Submitted to: Methods in Molecular Biology
Publication Type: Peer Reviewed Journal
Publication Acceptance Date: June 26, 2007
Publication Date: January 3, 2008
Citation: Bhagwat, A.A., Patel, J.R., Chua, T., Chan, A., Cruz, S., Gonzalez, A., Gustavo, A. 2008. Detection of salmonella species in foodstuffs. Methods in Molecular Biology. 439:33-43.
Interpretive Summary: Current methods used to detect harmful bacteria (human pathogens) on food require at least 2 to 3 days and up to 1 week. Because of the short shelf-life of ready-to-eat foods and fresh produce, faster methods to detect the presence of human pathogens are needed. The industry and several law enforcement agencies such as FDA and FSIS also need the ability to test for human pathogens, such as Salmonella, on many samples in a short time. In this study, we describe a step-by-step protocol that we developed using cutting edge biotechnology. The new molecular method allows for near-instantaneous detection of the presence and number of Salmonella bacteria. It requires less than 24 hours and is compatible with planned screening of a large number of samples. Rapid detection of Salmonella spp. is a crucial step in keeping fruits, vegetables, and other ready-to-eat foods safe. Both the food industry and consumers will benefit from the results of this research.

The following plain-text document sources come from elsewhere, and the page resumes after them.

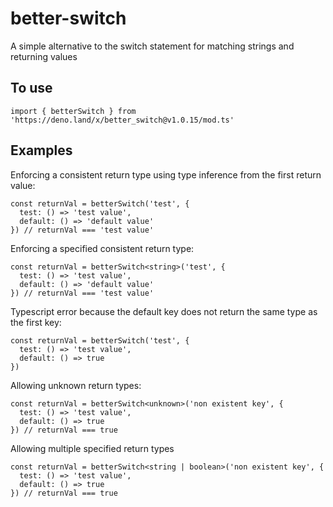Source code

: # better-switch

A simple alternative to the switch statement for matching strings and returning
values

## To use

    import { betterSwitch } from 'https://deno.land/x/better_switch@v1.0.15/mod.ts'

## Examples

Enforcing a consistent return type using type inference from the first return
value:

    const returnVal = betterSwitch('test', { 
      test: () => 'test value', 
      default: () => 'default value' 
    }) // returnVal === 'test value'

Enforcing a specified consistent return type:

    const returnVal = betterSwitch<string>('test', { 
      test: () => 'test value', 
      default: () => 'default value' 
    }) // returnVal === 'test value'

Typescript error because the default key does not return the same type as the
first key:

    const returnVal = betterSwitch('test', { 
      test: () => 'test value', 
      default: () => true 
    })

Allowing unknown return types:

    const returnVal = betterSwitch<unknown>('non existent key', {
      test: () => 'test value', 
      default: () => true 
    }) // returnVal === true

Allowing multiple specified return types

    const returnVal = betterSwitch<string | boolean>('non existent key', { 
      test: () => 'test value', 
      default: () => true 
    }) // returnVal === true
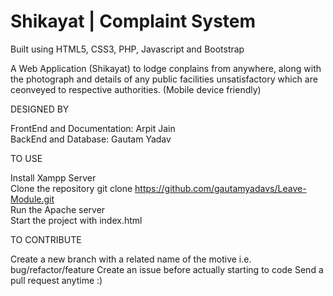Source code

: # Shikayat | Complaint System
Built using HTML5, CSS3, PHP, Javascript and Bootstrap

A Web Application (Shikayat) to lodge conplains from anywhere, along with the photograph and details of any public facilities unsatisfactory which are ceonveyed to respective authorities. (Mobile device friendly)

DESIGNED BY

FrontEnd and Documentation: Arpit Jain<BR>
BackEnd and Database: Gautam Yadav<BR>


TO USE

Install Xampp Server<BR>
Clone the repository git clone https://github.com/gautamyadavs/Leave-Module.git<BR>
Run the Apache server<BR>
Start the project with index.html<BR>

TO CONTRIBUTE

Create a new branch with a related name of the motive i.e. bug/refactor/feature
Create an issue before actually starting to code
Send a pull request anytime :)
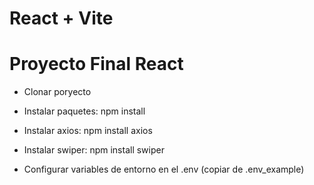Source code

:# React + Vite

# Proyecto Final React

- Clonar poryecto

- Instalar paquetes: npm install

- Instalar axios: npm install axios 

- Instalar swiper: npm install swiper

- Configurar variables de entorno en el .env (copiar de .env_example)




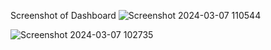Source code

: Screenshot of Dashboard
![Screenshot 2024-03-07 110544](https://github.com/dineshmeher641/Pizza_Sales_Analysis/assets/120455824/746ef35e-8151-4ae9-a0c0-04652826b803)


![Screenshot 2024-03-07 102735](https://github.com/dineshmeher641/Pizza_Sales_Analysis/assets/120455824/8f61d571-7a77-4655-9642-7e7d4e761004)

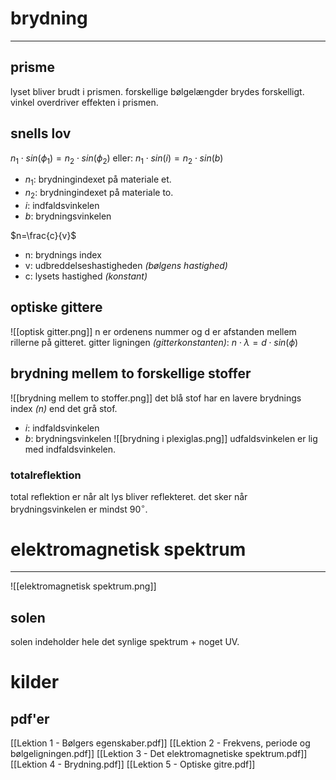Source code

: 
# brydning
---
## prisme
lyset bliver brudt i prismen. forskellige bølgelængder brydes forskelligt.
vinkel overdriver effekten i prismen.
## snells lov
$n_1\cdot sin(\phi _1)=n_2\cdot sin(\phi_2)$ eller:
$n_1\cdot sin(i)=n_2\cdot sin(b)$
* $n_1$: brydningindexet på materiale et.
* $n_2$: brydningindexet på materiale to.
* $i$: indfaldsvinkelen
* $b$: brydningsvinkelen

$n=\frac{c}{v}$
* n: brydnings index
* v: udbreddelseshastigheden *(bølgens hastighed)* 
* c: lysets hastighed *(konstant)* 
## optiske gittere
![[optisk gitter.png]]
n er ordenens nummer og d er afstanden mellem rillerne på gitteret.
gitter ligningen *(gitterkonstanten)*:
$n\cdot \lambda = d\cdot sin(\phi)$
## brydning mellem to forskellige stoffer
![[brydning mellem to stoffer.png]]
det blå stof har en lavere brydnings index *($n$)* end det grå stof. 
* $i$: indfaldsvinkelen
* $b$: brydningsvinkelen
![[brydning i plexiglas.png]]
udfaldsvinkelen er lig med indfaldsvinkelen.
### totalreflektion
total reflektion er når alt lys bliver reflekteret. det sker når  brydningsvinkelen er mindst 90$^\circ$.
# elektromagnetisk spektrum
---
![[elektromagnetisk spektrum.png]]

## solen
solen indeholder hele det synlige spektrum + noget UV.

# kilder
## pdf'er
[[Lektion 1 - Bølgers egenskaber.pdf]]
[[Lektion 2 - Frekvens, periode og bølgeligningen.pdf]]
[[Lektion 3 - Det elektromagnetiske spektrum.pdf]]
[[Lektion 4 - Brydning.pdf]]
[[Lektion 5 - Optiske gitre.pdf]]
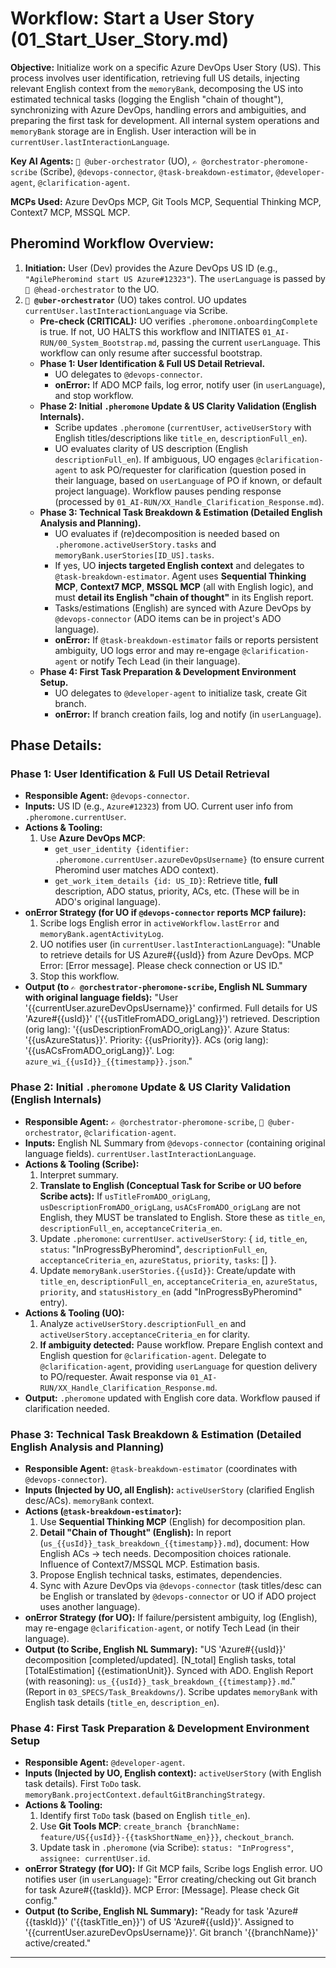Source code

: # Workflow: Start a User Story (01_Start_User_Story.md)

**Objective:** Initialize work on a specific Azure DevOps User Story (US). This process involves user identification, retrieving full US details, injecting relevant English context from the `memoryBank`, decomposing the US into estimated technical tasks (logging the English "chain of thought"), synchronizing with Azure DevOps, handling errors and ambiguities, and preparing the first task for development. All internal system operations and `memoryBank` storage are in English. User interaction will be in `currentUser.lastInteractionLanguage`.

**Key AI Agents:** `🧐 @uber-orchestrator` (UO), `✍️ @orchestrator-pheromone-scribe` (Scribe), `@devops-connector`, `@task-breakdown-estimator`, `@developer-agent`, `@clarification-agent`.

**MCPs Used:** Azure DevOps MCP, Git Tools MCP, Sequential Thinking MCP, Context7 MCP, MSSQL MCP.

## Pheromind Workflow Overview:

1.  **Initiation:** User (Dev) provides the Azure DevOps US ID (e.g., `"AgilePheromind start US Azure#12323"`). The `userLanguage` is passed by `🎩 @head-orchestrator` to the UO.
2.  **`🧐 @uber-orchestrator`** (UO) takes control. UO updates `currentUser.lastInteractionLanguage` via Scribe.
    *   **Pre-check (CRITICAL):** UO verifies `.pheromone.onboardingComplete` is true. If not, UO HALTS this workflow and INITIATES `01_AI-RUN/00_System_Bootstrap.md`, passing the current `userLanguage`. This workflow can only resume after successful bootstrap.
    *   **Phase 1: User Identification & Full US Detail Retrieval.**
        *   UO delegates to `@devops-connector`.
        *   **onError:** If ADO MCP fails, log error, notify user (in `userLanguage`), and stop workflow.
    *   **Phase 2: Initial `.pheromone` Update & US Clarity Validation (English Internals).**
        *   Scribe updates `.pheromone` (`currentUser`, `activeUserStory` with English titles/descriptions like `title_en`, `descriptionFull_en`).
        *   UO evaluates clarity of US description (English `descriptionFull_en`). If ambiguous, UO engages `@clarification-agent` to ask PO/requester for clarification (question posed in their language, based on `userLanguage` of PO if known, or default project language). Workflow pauses pending response (processed by `01_AI-RUN/XX_Handle_Clarification_Response.md`).
    *   **Phase 3: Technical Task Breakdown & Estimation (Detailed English Analysis and Planning).**
        *   UO evaluates if (re)decomposition is needed based on `.pheromone.activeUserStory.tasks` and `memoryBank.userStories[ID_US].tasks`.
        *   If yes, UO **injects targeted English context** and delegates to `@task-breakdown-estimator`. Agent uses **Sequential Thinking MCP**, **Context7 MCP**, **MSSQL MCP** (all with English logic), and must **detail its English "chain of thought"** in its English report.
        *   Tasks/estimations (English) are synced with Azure DevOps by `@devops-connector` (ADO items can be in project's ADO language).
        *   **onError:** If `@task-breakdown-estimator` fails or reports persistent ambiguity, UO logs error and may re-engage `@clarification-agent` or notify Tech Lead (in their language).
    *   **Phase 4: First Task Preparation & Development Environment Setup.**
        *   UO delegates to `@developer-agent` to initialize task, create Git branch.
        *   **onError:** If branch creation fails, log and notify (in `userLanguage`).

## Phase Details:

### Phase 1: User Identification & Full US Detail Retrieval
*   **Responsible Agent:** `@devops-connector`.
*   **Inputs:** US ID (e.g., `Azure#12323`) from UO. Current user info from `.pheromone.currentUser`.
*   **Actions & Tooling:**
    1.  Use **Azure DevOps MCP**:
        *   `get_user_identity {identifier: .pheromone.currentUser.azureDevOpsUsername}` (to ensure current Pheromind user matches ADO context).
        *   `get_work_item_details {id: US_ID}`: Retrieve title, **full** description, ADO status, priority, ACs, etc. (These will be in ADO's original language).
*   **onError Strategy (for UO if `@devops-connector` reports MCP failure):**
    1.  Scribe logs English error in `activeWorkflow.lastError` and `memoryBank.agentActivityLog`.
    2.  UO notifies user (in `currentUser.lastInteractionLanguage`): "Unable to retrieve details for US Azure#{{usId}} from Azure DevOps. MCP Error: [Error message]. Please check connection or US ID."
    3.  Stop this workflow.
*   **Output (to `✍️ @orchestrator-pheromone-scribe`, English NL Summary with original language fields):** "User '{{currentUser.azureDevOpsUsername}}' confirmed. Full details for US 'Azure#{{usId}}' ('{{usTitleFromADO_origLang}}') retrieved. Description (orig lang): '{{usDescriptionFromADO_origLang}}'. Azure Status: '{{usAzureStatus}}'. Priority: {{usPriority}}. ACs (orig lang): '{{usACsFromADO_origLang}}'. Log: `azure_wi_{{usId}}_{{timestamp}}.json`."

### Phase 2: Initial `.pheromone` Update & US Clarity Validation (English Internals)
*   **Responsible Agent:** `✍️ @orchestrator-pheromone-scribe`, `🧐 @uber-orchestrator`, `@clarification-agent`.
*   **Inputs:** English NL Summary from `@devops-connector` (containing original language fields). `currentUser.lastInteractionLanguage`.
*   **Actions & Tooling (Scribe):**
    1.  Interpret summary.
    2.  **Translate to English (Conceptual Task for Scribe or UO before Scribe acts):** If `usTitleFromADO_origLang`, `usDescriptionFromADO_origLang`, `usACsFromADO_origLang` are not English, they MUST be translated to English. Store these as `title_en`, `descriptionFull_en`, `acceptanceCriteria_en`.
    3.  Update `.pheromone`: `currentUser`. `activeUserStory`: { `id`, `title_en`, `status`: "InProgressByPheromind", `descriptionFull_en`, `acceptanceCriteria_en`, `azureStatus`, `priority`, `tasks`: [] }.
    4.  Update `memoryBank.userStories.{{usId}}`: Create/update with `title_en`, `descriptionFull_en`, `acceptanceCriteria_en`, `azureStatus`, `priority`, and `statusHistory_en` (add "InProgressByPheromind" entry).
*   **Actions & Tooling (UO):**
    1.  Analyze `activeUserStory.descriptionFull_en` and `activeUserStory.acceptanceCriteria_en` for clarity.
    2.  **If ambiguity detected:** Pause workflow. Prepare English context and English question for `@clarification-agent`. Delegate to `@clarification-agent`, providing `userLanguage` for question delivery to PO/requester. Await response via `01_AI-RUN/XX_Handle_Clarification_Response.md`.
*   **Output:** `.pheromone` updated with English core data. Workflow paused if clarification needed.

### Phase 3: Technical Task Breakdown & Estimation (Detailed English Analysis and Planning)
*   **Responsible Agent:** `@task-breakdown-estimator` (coordinates with `@devops-connector`).
*   **Inputs (Injected by UO, all English):** `activeUserStory` (clarified English desc/ACs). `memoryBank` context.
*   **Actions (`@task-breakdown-estimator`):**
    1.  Use **Sequential Thinking MCP** (English) for decomposition plan.
    2.  **Detail "Chain of Thought" (English):** In report (`us_{{usId}}_task_breakdown_{{timestamp}}.md`), document: How English ACs -> tech needs. Decomposition choices rationale. Influence of Context7/MSSQL MCP. Estimation basis.
    3.  Propose English technical tasks, estimates, dependencies.
    4.  Sync with Azure DevOps via `@devops-connector` (task titles/desc can be English or translated by `@devops-connector` or UO if ADO project uses another language).
*   **onError Strategy (for UO):** If failure/persistent ambiguity, log (English), may re-engage `@clarification-agent`, or notify Tech Lead (in their language).
*   **Output (to Scribe, English NL Summary):** "US 'Azure#{{usId}}' decomposition [completed/updated]. [N_total] English tasks, total [TotalEstimation] {{estimationUnit}}. Synced with ADO. English Report (with reasoning): `us_{{usId}}_task_breakdown_{{timestamp}}.md`." (Report in `03_SPECS/Task_Breakdowns/`). Scribe updates `memoryBank` with English task details (`title_en`, `description_en`).

### Phase 4: First Task Preparation & Development Environment Setup
*   **Responsible Agent:** `@developer-agent`.
*   **Inputs (Injected by UO, English context):** `activeUserStory` (with English task details). First `ToDo` task. `memoryBank.projectContext.defaultGitBranchingStrategy`.
*   **Actions & Tooling:**
    1.  Identify first `ToDo` task (based on English `title_en`).
    2.  Use **Git Tools MCP**: `create_branch {branchName: feature/US{{usId}}-{{taskShortName_en}}}`, `checkout_branch`.
    3.  Update task in `.pheromone` (via Scribe): `status: "InProgress"`, `assignee: currentUser.id`.
*   **onError Strategy (for UO):** If Git MCP fails, Scribe logs English error. UO notifies user (in `userLanguage`): "Error creating/checking out Git branch for task Azure#{{taskId}}. MCP Error: [Message]. Please check Git config."
*   **Output (to Scribe, English NL Summary):** "Ready for task 'Azure#{{taskId}}' ('{{taskTitle_en}}') of US 'Azure#{{usId}}'. Assigned to '{{currentUser.azureDevOpsUsername}}'. Git branch '{{branchName}}' active/created."

---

Conventional methods to detect Salmonella spp. in foodstuffs may take up to one week. Considering the limited shelf life of ready-to-eat foods as well as fresh produce, rapid methods for pathogen detection are required. Real-time detection of Salmonella spp. will broaden our ability to screen large number of samples in a short time. This chapter describes step-by-step procedure using an oligonucleotide probe that becomes fluorescent upon hybridization to the target DNA (Molecular Beacon; MB) in a real-time polymerase chain reaction (PCR) assay. The capability of the assay to detect Salmonella species from artificially-inoculated fresh- and fresh-cut produce as well as deli-style meats is demonstrated. The method uses internal positive and negative controls which enable researchers to detect false-negative PCR results. The procedure uses the buffered peptone water for the enrichment of Salmonella spp. and successfully detects the pathogen at low level of contamination (2-4 cells/25 g) in less than 24 hours.